**Text segment**:
>>

3. It will not be disputed that the ordinary rule which requires such a construction to be given to the provisions of a statute as will make them consistent and harmonious should be applied to the provisions of our Code with regard to corporations.
By section 322, as amended March 15,1876, the individual liability of a stockholder of a corporation is limited to such proportion of its debts and liabilities as the amount of stock or shares owned by him bears to the whole stock of the corporation;, and, on payment of his proportion of any debt due from the corporation, incurred while he was a stockholder, he is relieved from any further personal liability for such debt.
I am unable to reconcile these provisions with a construction of section 349 which would give it the effect and operation contended for.
The court is asked to order an assessment to be levied, in order that the assignee in bankruptcy, representing the cred*411itors, may collect by suit from the delinquent stockholders an amount sufficient to pay the debts of this corporation up to the limit of the par value of the shares held by them.

<<

**Data extract**:

>>

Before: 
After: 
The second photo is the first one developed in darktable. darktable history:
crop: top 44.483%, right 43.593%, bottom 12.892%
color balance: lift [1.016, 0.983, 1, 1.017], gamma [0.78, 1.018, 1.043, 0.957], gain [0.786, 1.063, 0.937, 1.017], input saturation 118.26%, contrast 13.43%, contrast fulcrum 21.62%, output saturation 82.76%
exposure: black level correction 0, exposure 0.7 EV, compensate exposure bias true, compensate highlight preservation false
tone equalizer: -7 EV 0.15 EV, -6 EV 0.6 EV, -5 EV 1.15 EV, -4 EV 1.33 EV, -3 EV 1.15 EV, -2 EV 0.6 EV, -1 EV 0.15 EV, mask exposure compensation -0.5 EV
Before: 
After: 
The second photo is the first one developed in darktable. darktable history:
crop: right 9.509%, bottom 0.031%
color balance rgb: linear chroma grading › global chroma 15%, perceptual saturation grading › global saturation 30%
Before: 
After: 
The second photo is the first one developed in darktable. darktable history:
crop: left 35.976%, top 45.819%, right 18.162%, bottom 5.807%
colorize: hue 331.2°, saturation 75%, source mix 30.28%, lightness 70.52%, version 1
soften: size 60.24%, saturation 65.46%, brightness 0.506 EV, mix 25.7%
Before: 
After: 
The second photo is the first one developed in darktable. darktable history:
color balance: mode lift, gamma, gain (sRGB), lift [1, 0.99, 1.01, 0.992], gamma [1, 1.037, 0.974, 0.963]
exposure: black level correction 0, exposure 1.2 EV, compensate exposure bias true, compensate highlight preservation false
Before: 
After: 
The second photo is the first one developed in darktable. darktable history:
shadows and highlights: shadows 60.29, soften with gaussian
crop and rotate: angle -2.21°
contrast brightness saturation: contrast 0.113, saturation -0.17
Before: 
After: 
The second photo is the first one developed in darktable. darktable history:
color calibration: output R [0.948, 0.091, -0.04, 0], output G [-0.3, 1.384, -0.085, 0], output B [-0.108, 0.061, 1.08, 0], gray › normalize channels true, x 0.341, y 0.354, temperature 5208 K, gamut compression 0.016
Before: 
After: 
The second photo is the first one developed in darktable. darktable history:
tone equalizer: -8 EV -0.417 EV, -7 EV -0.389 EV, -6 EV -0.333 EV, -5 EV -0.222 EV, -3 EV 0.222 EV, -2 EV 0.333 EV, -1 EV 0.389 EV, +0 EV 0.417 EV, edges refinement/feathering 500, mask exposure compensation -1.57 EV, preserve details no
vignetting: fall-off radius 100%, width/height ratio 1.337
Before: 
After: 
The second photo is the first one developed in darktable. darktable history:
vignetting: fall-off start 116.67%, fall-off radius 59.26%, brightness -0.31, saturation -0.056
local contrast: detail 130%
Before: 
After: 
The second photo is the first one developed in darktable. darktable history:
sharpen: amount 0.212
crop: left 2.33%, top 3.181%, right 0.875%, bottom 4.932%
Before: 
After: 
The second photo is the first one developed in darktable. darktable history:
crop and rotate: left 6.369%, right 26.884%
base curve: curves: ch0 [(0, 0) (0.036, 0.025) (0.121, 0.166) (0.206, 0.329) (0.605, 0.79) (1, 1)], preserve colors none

<<

**Tasks for this exercise**:
A - Copy the passage on stockholder liability word for word, starting with "By section 322, as" and going on through "held by them.".
B - List every Code section number and every calendar date that appear in the passage on stockholder liability.

**Response list**:
A -
By section 322, as amended March 15,1876, the individual liability of a stockholder of a corporation is limited to such proportion of its debts and liabilities as the amount of stock or shares owned by him bears to the whole stock of the corporation;, and, on payment of his proportion of any debt due from the corporation, incurred while he was a stockholder, he is relieved from any further personal liability for such debt.
I am unable to reconcile these provisions with a construction of section 349 which would give it the effect and operation contended for.
The court is asked to order an assessment to be levied, in order that the assignee in bankruptcy, representing the cred*411itors, may collect by suit from the delinquent stockholders an amount sufficient to pay the debts of this corporation up to the limit of the par value of the shares held by them.

B -
- Section 322
- March 15,1876
- Section 349